Okay, I know I am writing about stuff almost no one cares about. Classic ASP is the Dodo of web programming. Who in their right mind would be writing Classic ASP transactions to Amazon MWS? Isn’t Classic ASP dead! The only saving grace from Amazon not supporting Classic ASP is that Amazon’s support of PHP or C# is  not exactly brilliant. So for the few of you who might be interested, submitting MWS transactions using Classic ASP can be done. Most of the ASP code is already available in the forums. The only trick is the  request and feed signatures.

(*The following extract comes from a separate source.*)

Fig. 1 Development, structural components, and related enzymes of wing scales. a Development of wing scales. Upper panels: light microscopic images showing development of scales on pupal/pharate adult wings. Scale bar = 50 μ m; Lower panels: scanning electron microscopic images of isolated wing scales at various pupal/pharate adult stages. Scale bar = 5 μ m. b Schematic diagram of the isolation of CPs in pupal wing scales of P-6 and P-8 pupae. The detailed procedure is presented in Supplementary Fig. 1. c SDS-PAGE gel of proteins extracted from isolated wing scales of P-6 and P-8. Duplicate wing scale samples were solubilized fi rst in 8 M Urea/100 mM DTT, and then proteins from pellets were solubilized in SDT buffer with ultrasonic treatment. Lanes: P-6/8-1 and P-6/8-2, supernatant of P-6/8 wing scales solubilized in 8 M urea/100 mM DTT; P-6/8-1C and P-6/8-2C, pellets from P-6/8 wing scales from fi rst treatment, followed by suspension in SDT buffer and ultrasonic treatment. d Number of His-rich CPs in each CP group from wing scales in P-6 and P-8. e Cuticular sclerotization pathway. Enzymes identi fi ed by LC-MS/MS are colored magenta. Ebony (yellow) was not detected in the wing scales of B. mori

The key to the request signature problem was to implement Daniel O’Malley’s contribution in the post, I have authentication code for Classic ASP — anyone need it?. The trick was how to create a base64 encoded SHA256 signature that Amazon requires for the request. Several people tried to write native ASP functions for SHA256, MD5, and Base64 encoding but they could not match the results of the Amazon Scratchpad.  Daniel’s solution was to call JavaScript functions from ASP. That was brilliantly simple! He wrote a simple WSC wrapper for the JavaScript code available at http://pajhome.org.uk/crypt/md5/ and published it as sha256.wsc. That was cool! The Base64 encoded SHA256 signatures it generates matches the Amazon Scratchpad. I got it to work on the ListOrders and GetOrder transactions but I needed more. I needed to submit a “_POST_ORDER_FULFILLMENT_DATA_” feed and Amazon required a Base64 encoded MD5 signature for the feed data. This is an important transaction if you want to get paid. If you do not have a lot of Amazon orders your marketing person could update this manually. If you prefer the marketing person to focus on generating more sales, you should probably consider doing this task automatically. In our case we had a system that kept track of tracking numbers for each order.  So I followed Daniel’s example and merged the MD5 code from the same web site into Daniel’s code. My code is called sha256md5.wsc file. My testing confirmed that it generated both sha256 and md5 signatures that matched the Amazon Scratchpad. After a week of posting fulfillment data I have to conclude it is working. Your mileage may vary! Guess what? Our sales are up! I guess the plan of letting marketing folks focus on marketing is working! I love it when a plan comes together!